Kriminalbeamte nicht wegen Baggerdiebstahls strafbar

Kriminalbeamte aus Bayern haben sich wegen der Verwicklung eines V-Mannes in einen Baggerdiebstahl nicht der Strafvereitelung im Amt strafbar gemacht, so der Bundesgerichtshof (BGH).

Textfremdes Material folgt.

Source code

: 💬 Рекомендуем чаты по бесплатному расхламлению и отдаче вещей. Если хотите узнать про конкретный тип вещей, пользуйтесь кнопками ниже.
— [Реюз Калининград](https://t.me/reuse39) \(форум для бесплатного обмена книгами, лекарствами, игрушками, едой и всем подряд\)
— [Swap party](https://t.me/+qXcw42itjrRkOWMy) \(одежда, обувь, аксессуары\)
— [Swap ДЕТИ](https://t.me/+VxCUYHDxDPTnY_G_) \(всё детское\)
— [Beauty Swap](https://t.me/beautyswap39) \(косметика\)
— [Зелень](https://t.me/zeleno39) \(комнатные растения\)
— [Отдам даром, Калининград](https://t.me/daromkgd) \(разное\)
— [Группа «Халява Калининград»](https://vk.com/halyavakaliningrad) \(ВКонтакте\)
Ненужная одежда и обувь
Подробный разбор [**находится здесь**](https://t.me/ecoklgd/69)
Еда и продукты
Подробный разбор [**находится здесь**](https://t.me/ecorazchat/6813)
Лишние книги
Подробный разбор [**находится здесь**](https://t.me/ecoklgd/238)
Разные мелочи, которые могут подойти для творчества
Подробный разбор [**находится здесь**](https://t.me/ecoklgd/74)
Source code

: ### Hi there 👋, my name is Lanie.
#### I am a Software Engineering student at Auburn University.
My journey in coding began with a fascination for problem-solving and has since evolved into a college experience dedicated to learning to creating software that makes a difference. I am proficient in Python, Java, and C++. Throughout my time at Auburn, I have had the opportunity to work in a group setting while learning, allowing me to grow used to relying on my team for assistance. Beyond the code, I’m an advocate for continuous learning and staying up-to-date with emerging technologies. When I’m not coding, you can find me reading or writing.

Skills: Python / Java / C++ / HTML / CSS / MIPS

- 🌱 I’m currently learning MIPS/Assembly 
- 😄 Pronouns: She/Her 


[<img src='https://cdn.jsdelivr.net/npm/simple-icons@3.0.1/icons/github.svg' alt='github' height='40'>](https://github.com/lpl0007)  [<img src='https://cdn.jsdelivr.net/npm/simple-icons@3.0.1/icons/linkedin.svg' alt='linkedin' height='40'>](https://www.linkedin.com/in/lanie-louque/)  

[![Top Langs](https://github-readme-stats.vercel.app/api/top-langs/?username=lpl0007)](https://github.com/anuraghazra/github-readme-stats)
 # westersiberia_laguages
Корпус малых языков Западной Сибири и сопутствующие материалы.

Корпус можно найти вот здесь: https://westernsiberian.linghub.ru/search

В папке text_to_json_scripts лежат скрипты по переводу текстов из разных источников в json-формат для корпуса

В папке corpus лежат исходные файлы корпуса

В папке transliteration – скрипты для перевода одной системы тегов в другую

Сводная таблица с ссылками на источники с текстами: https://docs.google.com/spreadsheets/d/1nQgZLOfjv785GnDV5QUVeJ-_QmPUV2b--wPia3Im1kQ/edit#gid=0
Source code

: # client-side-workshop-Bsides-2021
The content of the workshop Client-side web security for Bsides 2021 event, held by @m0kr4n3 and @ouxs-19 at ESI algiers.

Dreh- und Angelpunkt des Falls war ein Baggerdiebstahl in Dänemark. An diesem sollen zwei der insgeamt sechs angeklagten Kriminalbeamten des Bayrischen Landeskriminalamts indirekt beteiligt gewesen sein. Die Staatsanwaltschaft wirft den Beamten vor, sie hätten einen “V-Mann” angewiesen, eine Rocker-Gruppe nach Dänemark zu begleiten, obwohl dort ein Bagger gestohlen werden sollte. Die weiteren angeklagten Beamten sollen hiervon Kenntnis erlangt und trotzdem kein Ermittlungsverfahen gegen ihre Kollegen eingeleitet haben.

Zum Sachverhalt heißt es im Urteil: Ab Anfang August 2011 wurde berichtet, die Rockergruppierung plane, in Dänemark Baumaschinen zu entwenden, um diese ‒ unter Vortäuschen einer legalen Fracht ‒ gewinnbringend im Kosovo zu veräußern. Am 25. September 2011 entwendeten drei Mittäter vier Bagger im Gesamtwert von rund 53.000 € sowie Kleinbaumaschinen im Wert von fast 2.700 €. Am 26. September 2011 wurden drei Bagger sichergestellt. Der vierte Bagger wurde später herrenlos aufgefunden.

Zudem wird dem Führungsbeamten und seinem Vertreter vorgeworfen, in einem später gegen den V-Mann wegen anderer Delikte geführten Strafverfahren als Zeugen unwahre Angaben über ihr Wissen um die Diebstahlsfahrt gemacht zu haben.

Diebstahl in mittelbarer Täterschaft

Das Landgericht Nürnberg-Fürth hatte die Angeklagten vom Vorwurf des Diebstahls in mittelbarer Täterschaft gem. § 242 I, 25 II StGB und der Strafvereitelung im Amt gem. § 258a StGB freigesprochen. Der Führungsbeamte habe durch weitere verdeckte Maßnahmen dem Verschwinden der Bagger vorgebeugt. Die Maschinen wurden daraufhin in Deutschland sichergestellt. Alle Beamten hätten den V-Mann für straflos gehalten. Wegen der falschen Aussage verurteilte das Landgericht die Führungsbeamten zu Bewährungsstrafen.

Gegen das Urteil des Landgericht Nürnberg-Fürth hatte die Staatsanwaltschaft Revision zum BGH eingelegt. Die Revisionen, die sich gegen alle Beamten allein wegen der vorgeworfenen Strafvereitelung nach Aufgriff des V-Manns richteten, hat der BGH nun als unbegründet verworfen.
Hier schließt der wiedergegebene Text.